Packaging producers take note

The CEP introduces new measures on a number of topics (full list here), including: a commitment to review the environmental Directives, improved hazardous substance management and a measure which should cause packaging producers to take note; an obligation on Extended Producer Responsibility (EPR) Schemes to cover distance sales of packaging, similar to that seen for electronic products in the WEEE Recast Directive. This could mean producers of packaging who are selling their packaged goods directly to end users across country borders will start having to put in place compliance arrangements for these activities. At present, it is unclear if producers will be allowed to voluntarily join foreign schemes for distance sales where they were not previously able to do so, or whether distance sales will become an EU wide obligated activity similar to WEEE. If you would like to stay up-to-date on any developments in this area you can join EC4P’s mailing list using the form below.

The Circular Economy in France

France is the first country in the EU which has taken steps to implement legislation to meet the CEP and in fact goes beyond this by introducing a ‘Circular Economy Roadmap’, encompassing 50 new measures.
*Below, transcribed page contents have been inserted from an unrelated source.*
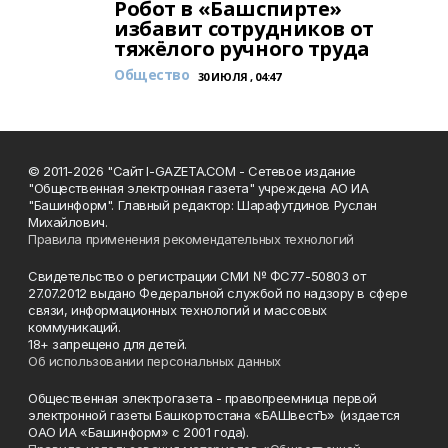
Робот в «Башспирте»
избавит сотрудников от
тяжёлого ручного труда
Общество
30 ИЮЛЯ , 04:47
© 2011-2026 "Сайт I-GAZETA.COM - Сетевое издание
"Общественная электронная газета" учреждена АО ИА
"Башинформ". Главный редактор: Шарафутдинов Руслан
Михайлович.
Правила применения рекомендательных технологий
Свидетельство о регистрации СМИ № ФС77-50803 от
27.07.2012 выдано Федеральной службой по надзору в сфере
связи, информационных технологий и массовых
коммуникаций.
18+ запрещено для детей.
Об использовании персональных данных
Общественная электрогазета - правопреемница первой
электронной газеты Башкортостана «БАШвестЪ» (издается
ОАО ИА «Башинформ» с 2001 года).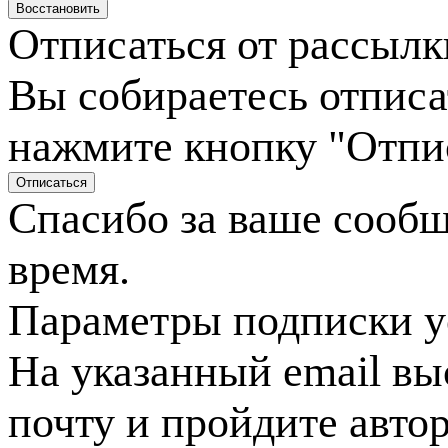
Отписаться от рассылк
Вы собираетесь отписа
нажмите кнопку "Отпи
Спасибо за ваше сооб
время.
Параметры подписки у
На указанный email вы
почту и пройдите авто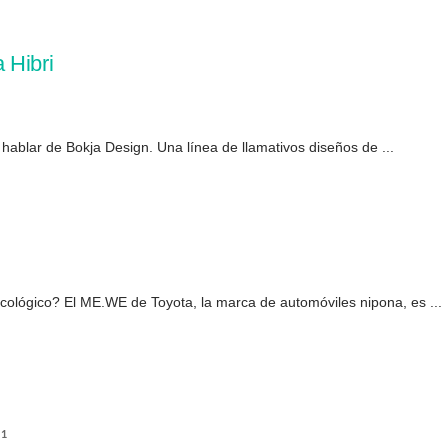
 Hibri
hablar de Bokja Design. Una línea de llamativos diseños de ...
ológico? El ME.WE de Toyota, la marca de automóviles nipona, es ...
1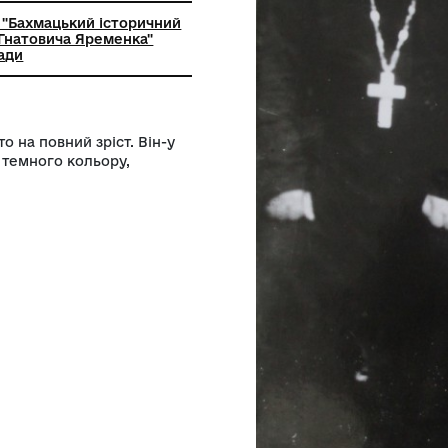
ьний заклад "Бахмацький історичний
мені Миколи Гнатовича Яременка"
ої міської ради
6-1966). Фото на повний зріст. Він-у
ужина у сукні темного кольору,
. ХХ ст.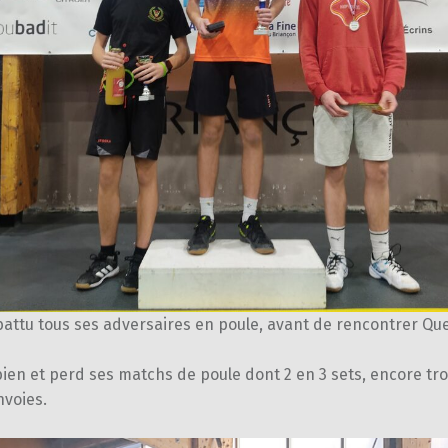
battu tous ses adversaires en poule, avant de rencontrer Que
bien et perd ses matchs de poule dont 2 en 3 sets, encore tr
nvoies.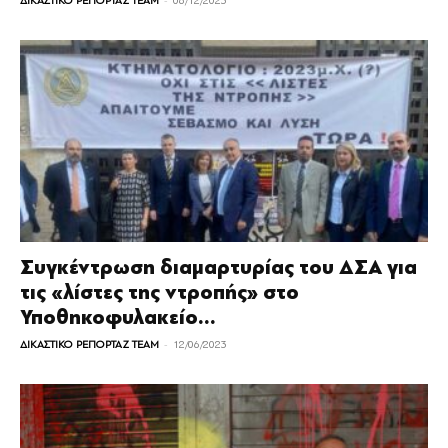
ΔΙΚΑΣΤΙΚΟ ΡΕΠΟΡΤΑΖ TEAM
06/12/2023
Συγκέντρωση διαμαρτυρίας του ΔΣΑ για
τις «λίστες της ντροπής» στο
Υποθηκοφυλακείο...
-
ΔΙΚΑΣΤΙΚΟ ΡΕΠΟΡΤΑΖ TEAM
12/06/2023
The roadmap implements the ambitious aims of the 2015 Law on Energy Transition for Green Growth (LTECV), including the target of halving waste sent to landfill and recycling 100% of plastic by 2025. The 50 new measures will be gradually introduced across WEEE, Batteries and Packaging to better the production, consumption and waste management in France. The diverse measures promote all aspects of a circular economy and a few of the flagship measures are described below.
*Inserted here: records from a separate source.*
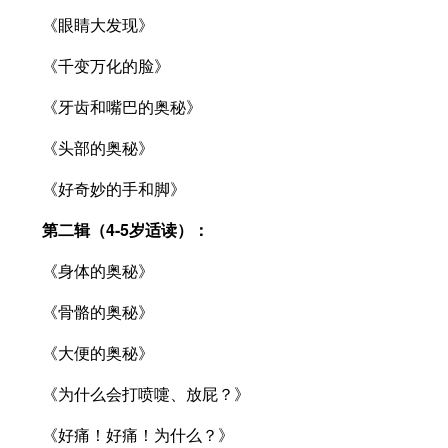
《眼睛大发现》
《千变万化的脸》
《牙齿和嘴巴的奥秘》
《头部的奥秘》
《好奇妙的手和脚》
第二辑（4-5岁适读）：
《身体的奥秘》
《骨骼的奥秘》
《大便的奥秘》
《为什么会打喷嚏、放屁？》
《好痛！好痛！为什么？》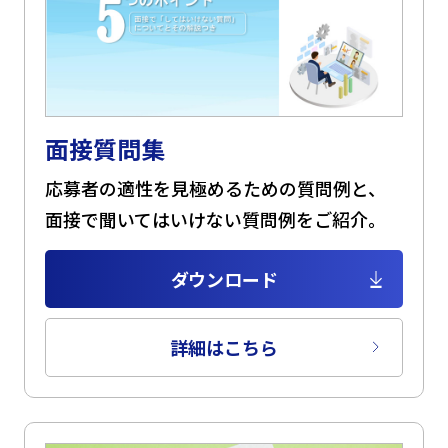
面接質問集
応募者の適性を見極めるための質問例と、
面接で聞いてはいけない質問例をご紹介。
ダウンロード
詳細はこちら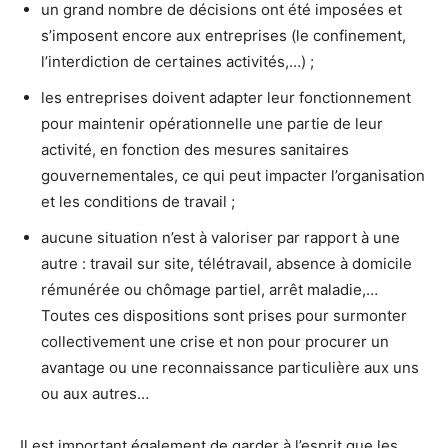
un grand nombre de décisions ont été imposées et
s’imposent encore aux entreprises (le confinement,
l’interdiction de certaines activités,…) ;
les entreprises doivent adapter leur fonctionnement
pour maintenir opérationnelle une partie de leur
activité, en fonction des mesures sanitaires
gouvernementales, ce qui peut impacter l’organisation
et les conditions de travail ;
aucune situation n’est à valoriser par rapport à une
autre : travail sur site, télétravail, absence à domicile
rémunérée ou chômage partiel, arrêt maladie,…
Toutes ces dispositions sont prises pour surmonter
collectivement une crise et non pour procurer un
avantage ou une reconnaissance particulière aux uns
ou aux autres…
Il est important également de garder à l’esprit que les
From 2020, a label must be used to indicate if a household electrical product can be repaired. This simple label should make it possible for consumers to quickly identify if product can be repaired, thus extending its life and reducing waste. 

To tackle packaging waste, within the next 5 years all French citizens should be able to recycle all types of packaging (i.e. Packaging material) in the same way. This is to include the further use of the ‘Triman’ logo, removing the ‘Green Dot Symbol’ and coordinating the colour of garbage bins throughout France with the corresponding waste stream. Furthermore, to improve the collection of plastic bottles and cans, particularly in areas where collection rates are currently low, a new generation of ‘solidarity deposits’ will be trailed. In this system, revenues from the sale of collected materials will be spent to improve environmental and social health.

The far reaching measures also extend to adapting taxation to make waste recovery cheaper than disposal. By reducing the VAT rate for recycling and by increasing the rates of the general tax on polluting activities for landfilling and incineration it is hoped that municipalities which promote a circular economy will see their waste management costs fall.